New Direct Repair Program Comes Under Fire in California
California drivers are criticizing a bill which would allow insurance providers to suggest third party services “direct repair programs” to the policyholder during the claims process.
Assembly Bill 1200 “Motor vehicles insurance: direct repair programs” currently prohibits insurance providers from requiring that their clients’ automobiles are repaired at specific mechanics. The only exception is under specified circumstances, wherein a client’s car requires special care.
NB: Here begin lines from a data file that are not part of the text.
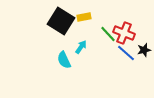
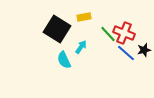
black square: moved 4 px left, 8 px down
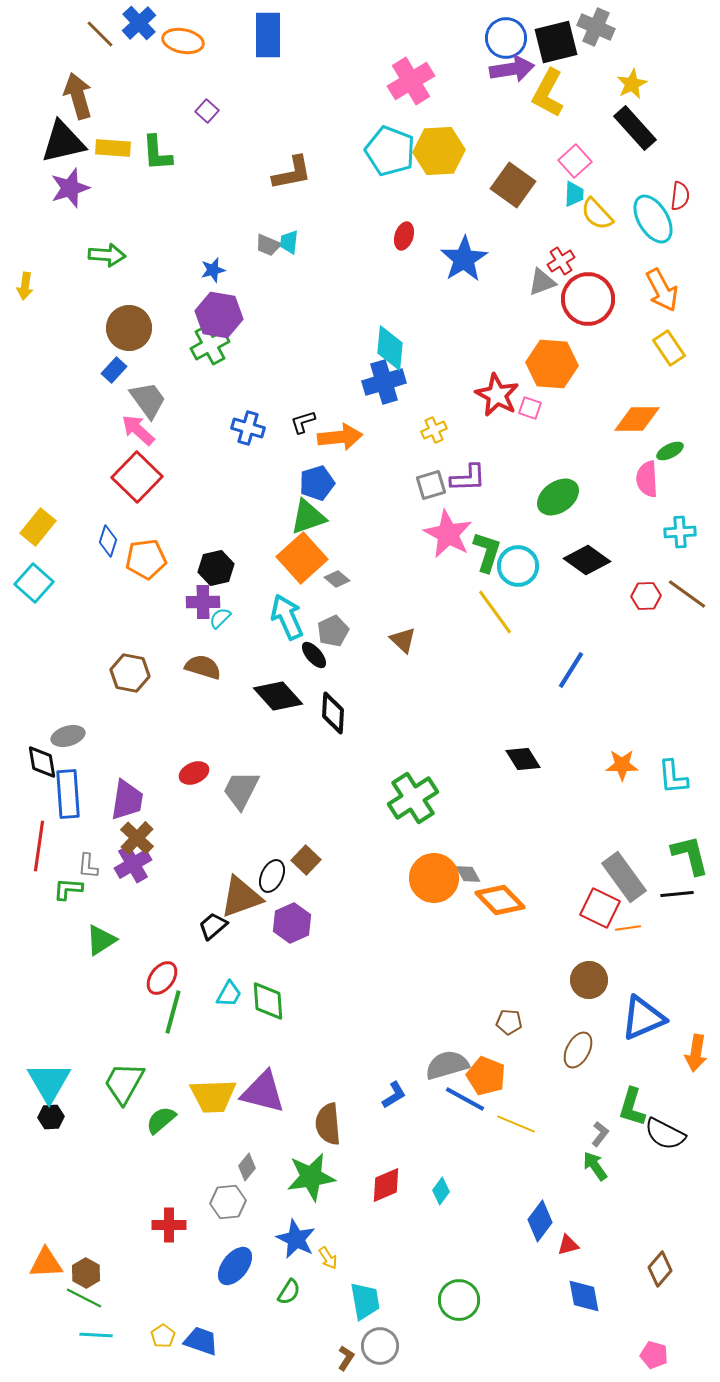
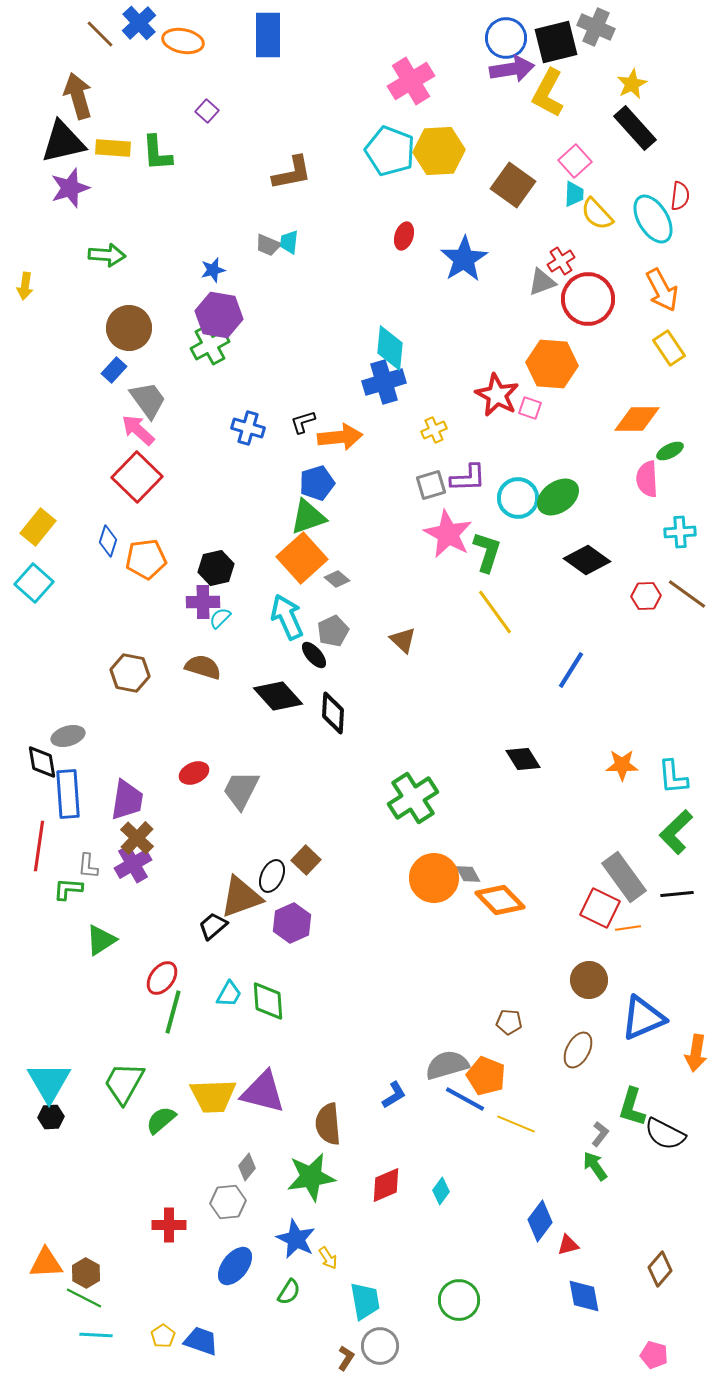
cyan circle at (518, 566): moved 68 px up
green L-shape at (690, 855): moved 14 px left, 23 px up; rotated 120 degrees counterclockwise
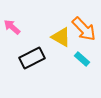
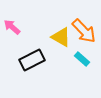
orange arrow: moved 2 px down
black rectangle: moved 2 px down
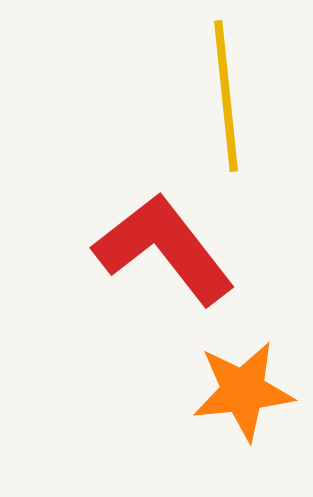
The new bill, which is now in its third reading, would allow an auto insurance provider to provide its clients with “truthful and nondeceptive” information about suggested services that are available during the claims process. It would not, however, require clients to use the services suggested. Officials say that it simply gives the consumer the option of making an informed decision, while benefiting the insurance providers who feel it is their right to suggest benefits to their clients.
Critics of the new bill say that this would contradict California’s current position on the matter, which prohibits insurers from “steering” drivers to auto body shops. They would be allowed to “hard sell” their clients on a mechanic who is an affiliate, even if their client wishes to work with one that is independent.
Steering clients to affiliate repair shops can be a dangerous option. Many consumers feel that “direct repair contracts” between mechanics and insurance providers pushes the autoworker to cut down on costs in order to help their insurance provider save money.